Hannah puxou a rédea para que o segundo cavalo ficasse mais atrás e Yezekael montou. Com habilidade, ela deu mais um puxão e montou na frente dele. Com uma mão, açoitou o primeiro cavalo, para que ele fizesse meia volta, e rapidamente cortou as rédeas e toda a selarias do segundo cavalo, abandonando a carruagem.
Os três homens vinham bem atrás. Hannah ouviu o barulho quando eles foram atingidos pela carruagem, mas não se virou para ver o resultado.
- Se segure em mim! - gritou.
Hannah agarrou o pescoço do cavalo. Concentrada, fez com que ele corresse ainda mais. Ela acelerou até alcançar a velocidade mais rápida que o cavalo poderia aguentar. Não sabia se outros mascarados estariam escondidos. Com a perna sangrando devido ao rasgo feito pela flecha, Yezekael não aguentaria muito tempo e ainda faltavam horas de estrada até Shailaja.
Já estavam cavalgando há mais de uma hora quando ela começou a sentir as mãos envolta de sua cintura mais frouxas. Preocupada, olhou ao redor, atenta a qualquer sinal dos atacantes, e avaliou que seria seguro parar. Saindo da estrada, avançou dentro da mata e apurou os ouvidos. Distante, conseguiu perceber o barulho fluido de água. Entre duas grandes pedras, encontrou um riacho. Hannah ajudou Yezekael a descer do cavalo. Acomodou-o encostado em uma das pedras. Ele estava pálido e fraco. Pobre velho, esperei tempo demais, pensou. Ele havia perdido muito sangue.

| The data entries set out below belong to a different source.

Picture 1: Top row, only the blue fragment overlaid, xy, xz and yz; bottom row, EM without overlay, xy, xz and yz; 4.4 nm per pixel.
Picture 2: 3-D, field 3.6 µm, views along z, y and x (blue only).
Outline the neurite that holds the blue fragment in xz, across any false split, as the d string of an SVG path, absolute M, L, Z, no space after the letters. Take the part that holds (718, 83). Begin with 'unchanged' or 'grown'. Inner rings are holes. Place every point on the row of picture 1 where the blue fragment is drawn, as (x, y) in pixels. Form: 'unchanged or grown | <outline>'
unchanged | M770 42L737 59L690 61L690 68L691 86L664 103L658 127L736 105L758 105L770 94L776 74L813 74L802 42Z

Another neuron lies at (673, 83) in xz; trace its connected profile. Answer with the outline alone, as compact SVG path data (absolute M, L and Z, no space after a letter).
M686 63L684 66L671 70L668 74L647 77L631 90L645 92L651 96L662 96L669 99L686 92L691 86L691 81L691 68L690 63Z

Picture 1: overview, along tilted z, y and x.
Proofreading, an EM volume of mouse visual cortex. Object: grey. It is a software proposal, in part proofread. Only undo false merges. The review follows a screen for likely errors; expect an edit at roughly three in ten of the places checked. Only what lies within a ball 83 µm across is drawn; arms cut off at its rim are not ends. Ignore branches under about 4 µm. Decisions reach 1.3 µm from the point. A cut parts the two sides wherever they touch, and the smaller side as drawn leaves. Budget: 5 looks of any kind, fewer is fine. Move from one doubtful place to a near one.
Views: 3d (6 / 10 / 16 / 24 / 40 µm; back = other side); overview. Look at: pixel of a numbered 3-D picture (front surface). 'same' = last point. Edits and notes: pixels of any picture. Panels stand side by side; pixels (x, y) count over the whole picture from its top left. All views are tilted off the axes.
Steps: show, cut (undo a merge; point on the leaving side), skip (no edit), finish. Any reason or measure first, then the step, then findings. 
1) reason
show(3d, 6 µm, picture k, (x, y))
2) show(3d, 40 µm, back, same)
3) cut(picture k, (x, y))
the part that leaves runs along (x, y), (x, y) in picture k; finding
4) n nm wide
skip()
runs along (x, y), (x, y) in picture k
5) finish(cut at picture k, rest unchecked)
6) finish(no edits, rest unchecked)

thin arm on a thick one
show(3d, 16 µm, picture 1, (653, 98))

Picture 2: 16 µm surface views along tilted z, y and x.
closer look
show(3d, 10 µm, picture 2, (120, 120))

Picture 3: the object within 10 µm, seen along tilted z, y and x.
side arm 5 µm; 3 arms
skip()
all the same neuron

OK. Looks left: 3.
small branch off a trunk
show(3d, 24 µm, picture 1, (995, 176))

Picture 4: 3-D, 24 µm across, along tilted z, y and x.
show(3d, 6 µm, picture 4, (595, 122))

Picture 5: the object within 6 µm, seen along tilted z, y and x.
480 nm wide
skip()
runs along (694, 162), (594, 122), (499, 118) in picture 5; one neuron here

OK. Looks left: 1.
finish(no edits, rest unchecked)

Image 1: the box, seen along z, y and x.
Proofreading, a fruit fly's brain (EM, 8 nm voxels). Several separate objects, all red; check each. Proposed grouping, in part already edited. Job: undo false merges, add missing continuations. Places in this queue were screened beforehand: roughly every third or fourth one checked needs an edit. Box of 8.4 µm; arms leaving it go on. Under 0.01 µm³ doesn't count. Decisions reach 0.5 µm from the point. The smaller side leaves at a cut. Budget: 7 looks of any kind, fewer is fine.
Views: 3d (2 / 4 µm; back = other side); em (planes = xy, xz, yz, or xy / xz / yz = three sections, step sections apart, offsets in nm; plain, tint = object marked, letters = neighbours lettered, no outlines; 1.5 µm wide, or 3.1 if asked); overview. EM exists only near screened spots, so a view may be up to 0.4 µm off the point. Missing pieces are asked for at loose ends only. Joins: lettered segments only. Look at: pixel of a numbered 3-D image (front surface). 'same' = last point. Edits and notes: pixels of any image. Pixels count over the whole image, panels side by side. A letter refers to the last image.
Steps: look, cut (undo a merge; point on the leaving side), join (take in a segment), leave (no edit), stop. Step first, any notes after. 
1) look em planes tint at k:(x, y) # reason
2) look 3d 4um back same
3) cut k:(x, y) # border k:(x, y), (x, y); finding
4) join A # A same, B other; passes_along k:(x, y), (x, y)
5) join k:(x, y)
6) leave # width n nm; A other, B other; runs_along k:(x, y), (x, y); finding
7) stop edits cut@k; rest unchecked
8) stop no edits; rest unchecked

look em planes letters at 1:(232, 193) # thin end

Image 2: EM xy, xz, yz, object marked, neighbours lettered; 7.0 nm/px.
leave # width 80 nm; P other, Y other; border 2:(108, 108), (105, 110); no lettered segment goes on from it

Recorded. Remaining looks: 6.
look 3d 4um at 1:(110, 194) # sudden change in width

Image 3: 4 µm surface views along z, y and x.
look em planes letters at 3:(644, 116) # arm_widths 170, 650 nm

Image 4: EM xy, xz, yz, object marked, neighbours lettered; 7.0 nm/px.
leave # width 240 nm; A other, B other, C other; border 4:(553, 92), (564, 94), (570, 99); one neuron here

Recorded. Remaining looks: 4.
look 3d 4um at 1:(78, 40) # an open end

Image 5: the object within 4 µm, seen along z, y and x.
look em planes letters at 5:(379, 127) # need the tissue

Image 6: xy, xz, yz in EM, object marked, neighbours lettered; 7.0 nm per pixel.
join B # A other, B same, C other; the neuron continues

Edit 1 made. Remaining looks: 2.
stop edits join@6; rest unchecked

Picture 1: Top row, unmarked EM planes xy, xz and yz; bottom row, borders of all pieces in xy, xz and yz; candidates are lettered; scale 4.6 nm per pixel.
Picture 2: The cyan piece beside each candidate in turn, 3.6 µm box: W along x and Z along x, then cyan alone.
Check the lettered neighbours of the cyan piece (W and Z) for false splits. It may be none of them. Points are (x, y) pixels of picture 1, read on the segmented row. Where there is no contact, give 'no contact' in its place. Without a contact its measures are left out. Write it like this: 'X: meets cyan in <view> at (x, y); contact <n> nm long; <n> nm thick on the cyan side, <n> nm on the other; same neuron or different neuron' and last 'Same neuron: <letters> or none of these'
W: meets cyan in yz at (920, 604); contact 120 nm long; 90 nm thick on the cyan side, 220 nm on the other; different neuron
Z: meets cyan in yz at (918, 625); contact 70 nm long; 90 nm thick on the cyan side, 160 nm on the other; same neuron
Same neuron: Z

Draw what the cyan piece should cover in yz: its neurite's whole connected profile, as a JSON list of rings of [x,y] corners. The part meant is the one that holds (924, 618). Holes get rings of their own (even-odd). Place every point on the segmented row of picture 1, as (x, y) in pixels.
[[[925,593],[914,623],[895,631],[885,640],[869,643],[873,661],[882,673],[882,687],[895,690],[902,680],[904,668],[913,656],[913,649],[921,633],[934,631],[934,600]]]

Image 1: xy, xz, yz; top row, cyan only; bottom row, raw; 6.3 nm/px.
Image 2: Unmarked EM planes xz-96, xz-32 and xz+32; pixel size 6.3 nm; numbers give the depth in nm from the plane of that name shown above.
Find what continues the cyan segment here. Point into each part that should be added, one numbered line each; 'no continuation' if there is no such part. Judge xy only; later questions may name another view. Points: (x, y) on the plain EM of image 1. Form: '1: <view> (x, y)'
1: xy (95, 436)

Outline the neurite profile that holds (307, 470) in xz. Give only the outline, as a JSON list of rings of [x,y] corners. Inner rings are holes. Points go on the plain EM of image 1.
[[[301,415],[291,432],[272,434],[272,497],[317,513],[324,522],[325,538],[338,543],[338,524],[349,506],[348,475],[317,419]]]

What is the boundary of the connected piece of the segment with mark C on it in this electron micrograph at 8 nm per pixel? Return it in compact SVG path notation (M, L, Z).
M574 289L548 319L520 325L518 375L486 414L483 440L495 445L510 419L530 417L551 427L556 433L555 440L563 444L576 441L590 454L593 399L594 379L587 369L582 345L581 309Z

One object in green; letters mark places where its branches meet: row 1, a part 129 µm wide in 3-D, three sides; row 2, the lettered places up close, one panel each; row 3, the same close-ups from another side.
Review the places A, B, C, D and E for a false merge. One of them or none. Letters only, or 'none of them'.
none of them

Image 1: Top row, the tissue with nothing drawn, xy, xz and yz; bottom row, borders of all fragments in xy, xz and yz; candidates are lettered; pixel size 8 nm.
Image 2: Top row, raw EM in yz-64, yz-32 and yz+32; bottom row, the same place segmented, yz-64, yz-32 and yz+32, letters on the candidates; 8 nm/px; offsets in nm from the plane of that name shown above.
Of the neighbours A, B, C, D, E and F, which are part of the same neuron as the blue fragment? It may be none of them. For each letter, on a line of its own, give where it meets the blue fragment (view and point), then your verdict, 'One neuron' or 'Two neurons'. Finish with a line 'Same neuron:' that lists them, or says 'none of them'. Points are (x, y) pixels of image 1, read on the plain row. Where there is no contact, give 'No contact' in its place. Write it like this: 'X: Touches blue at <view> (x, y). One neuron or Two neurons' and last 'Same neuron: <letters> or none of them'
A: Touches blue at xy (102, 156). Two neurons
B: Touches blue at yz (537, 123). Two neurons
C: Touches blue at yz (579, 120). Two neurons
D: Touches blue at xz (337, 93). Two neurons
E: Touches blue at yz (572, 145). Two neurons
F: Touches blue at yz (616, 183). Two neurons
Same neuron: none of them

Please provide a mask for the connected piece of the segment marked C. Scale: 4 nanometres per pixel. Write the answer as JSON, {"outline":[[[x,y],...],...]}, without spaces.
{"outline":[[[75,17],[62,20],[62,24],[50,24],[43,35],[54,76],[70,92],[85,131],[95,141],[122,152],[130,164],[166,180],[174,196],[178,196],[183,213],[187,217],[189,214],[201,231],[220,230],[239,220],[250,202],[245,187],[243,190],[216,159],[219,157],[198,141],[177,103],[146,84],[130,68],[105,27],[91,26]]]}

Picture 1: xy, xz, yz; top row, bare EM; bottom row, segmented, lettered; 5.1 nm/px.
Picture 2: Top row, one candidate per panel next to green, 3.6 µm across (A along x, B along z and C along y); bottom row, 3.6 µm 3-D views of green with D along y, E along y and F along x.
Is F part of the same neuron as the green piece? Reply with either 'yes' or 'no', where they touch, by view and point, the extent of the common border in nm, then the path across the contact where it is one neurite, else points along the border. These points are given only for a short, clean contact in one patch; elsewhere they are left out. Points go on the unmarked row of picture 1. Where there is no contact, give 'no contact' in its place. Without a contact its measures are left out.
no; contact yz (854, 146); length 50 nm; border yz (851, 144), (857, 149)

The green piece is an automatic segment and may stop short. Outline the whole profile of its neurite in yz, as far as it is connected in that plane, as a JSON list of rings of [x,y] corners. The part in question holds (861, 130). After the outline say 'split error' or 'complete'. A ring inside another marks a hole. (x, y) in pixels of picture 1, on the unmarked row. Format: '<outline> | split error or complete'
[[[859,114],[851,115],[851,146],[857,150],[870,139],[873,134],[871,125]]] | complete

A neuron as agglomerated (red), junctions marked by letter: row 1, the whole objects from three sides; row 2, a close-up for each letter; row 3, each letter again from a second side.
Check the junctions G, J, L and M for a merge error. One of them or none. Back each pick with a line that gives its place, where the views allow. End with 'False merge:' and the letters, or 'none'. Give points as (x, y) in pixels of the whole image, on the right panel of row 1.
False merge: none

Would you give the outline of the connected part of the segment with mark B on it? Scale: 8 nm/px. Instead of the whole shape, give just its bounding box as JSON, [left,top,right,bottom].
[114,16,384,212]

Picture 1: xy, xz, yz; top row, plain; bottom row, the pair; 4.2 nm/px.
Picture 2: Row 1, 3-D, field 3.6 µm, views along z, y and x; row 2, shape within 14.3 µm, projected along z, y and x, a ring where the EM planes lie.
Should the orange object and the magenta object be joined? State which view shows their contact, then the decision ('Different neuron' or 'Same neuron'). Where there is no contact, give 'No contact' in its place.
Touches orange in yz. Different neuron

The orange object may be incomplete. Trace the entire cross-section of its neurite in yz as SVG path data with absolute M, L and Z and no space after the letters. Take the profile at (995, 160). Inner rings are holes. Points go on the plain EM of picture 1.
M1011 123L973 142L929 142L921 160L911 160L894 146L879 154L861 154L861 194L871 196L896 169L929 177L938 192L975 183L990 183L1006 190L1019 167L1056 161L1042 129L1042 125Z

Sem cerimônia, Hannah usou a adaga para cortar suas vestes no local onde ele fora atingido. Um ferimento profundo rasgava a perna esquerda e o sangue escorria continuamente. Com as mãos, ela pegou água do riacho e jogou sobre a ferida, avaliando sua gravidade.
- Obrigado - disse Yezekael com a voz fraca. – Mas acho que não há muito o que fazer... Você foi impressionante, realmente... Por favor, cuide do meu menino...
Ela o olhou espantada. Depois, ficou indignada.
- O que é isso? Acha que vou deixá-lo morrer?
- Por favor, um pouco d'água...
- Vamos resolver essa perna e depois você pega por si mesmo.
Yezekael a olhou surpreso. Ele estava sangrado abundantemente há mais de uma hora. Balançara a perna ferida em um cavalo em altíssima velocidade. Nunca vira um cavalo tão rápido... Estava fraco, seus pensamentos começavam a ficar confusos. Não haveria volta para ele. Por que ela estava lavando esse ferimento?
- O senhor pode olhar se quiser...
Hannah pegou a faca e fez um corte profundo no próprio braço. Confuso, Yezekael observou enquanto o sangue dela escorria. Não era apenas vermelho como o dele. Podia ver que seu sangue era ainda mais escuro e brilhante. As palavras vieram ao seu consciente: sangue de Amadum. Quando a primeira gota caiu em sua perna, ele sentiu uma pequena queimadura. Depois, uma segunda, terceira... Incrédulo, viu o rasgo em sua perna diminuir até se tornar uma pequena cicatriz. Ele não se sentia mais fraco, não estava tonto.
- Como...? Você me curou. Você me curou com o seu sangue?
- Não pode contar para ninguém, entendeu? – disse ela, apontando a faca ensanguentada para o seu nariz. Quando ele assentiu, ela completou: - Nem para Raoul. Prometa.
Era uma ordem clara. Apesar de sua pouca idade e tamanho, estava ali a autoridade dos Maël, a determinação de Ammiel. Ele assentiu mais uma vez e viu a preocupação em seus olhos.
- Venha aqui, beba um pouco de água – disse ela: - Temos ainda uma longa viagem até Shailaja.